FIA reveals plan for bigger driver numbers and names
The FIA has confirmed its intention to enforce long-standing rules on Formula 1 car numbers and driver names from the Spanish Grand Prix by outlining the minimum requirements to the teams.
A letter from race director Charlie Whiting says that race numbers should be at least 230mm high, and that the names should be 150mm, and on the external bodywork.
Teams have the option to use the “TLA’, or official timing screen abbreviation for a driver's name, meaning Lewis Hamilton could use HAM and Sebastian Vettel could use VET.
Little attention has hitherto been paid to this part of the FIA Sporting Regulations, but the matter was raised by the F1 Strategy Group and F1 Commission earlier this week, as part of an ongoing push to improve the show for fans and TV viewers.
As well as outlining the season-long allocation of numbers, Article 9.2 states that “This number must be clearly visible from the front of the car and on the driver’s crash helmet.”
Article 9.3 adds that “the name or the emblem of the make of the car must appear on the front of the nose of the car and in either case be at least 25mm in its largest dimension.

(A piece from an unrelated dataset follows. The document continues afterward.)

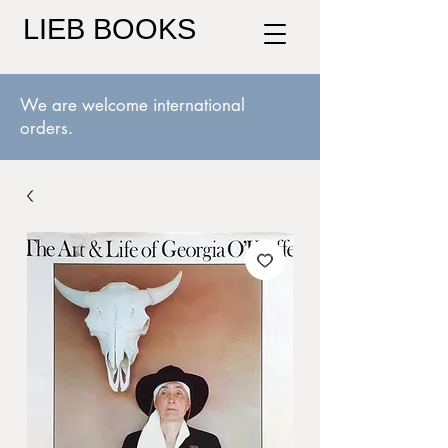
LIEB BOOKS
We are welcome international
orders.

The name of the driver must appear on the external bodywork and be clearly legible.”
In the letter, Whiting told the teams that “we require each car number to be clearly visible from the front of the car (Article 9.2).
"We feel that to be clearly visible the numbers should be no less than 230mm high, have a minimum stroke thickness of 40mm and be of a clearly contrasting colour to their background.”
Regarding the driver names, the requirement is for “each driver’s name (or TLA) to be clearly legible on the external bodywork (Article 9.3).
"We feel that to be clearly legible the names should be no less than 150mm high, have a minimum stroke thickness of 30mm and be of a clearly contrasting colour to their background.”
Whiting also confirmed that failure to meet the new requirements could mean that a car is ineligible to take part, writing: "In order to fully comply with the F1 Sporting Regulations, we expect all cars to be presented in Barcelona with this new, much clearer, identification.
"A report will be made to the stewards concerning any car that does not comply with the above minimum requirements.”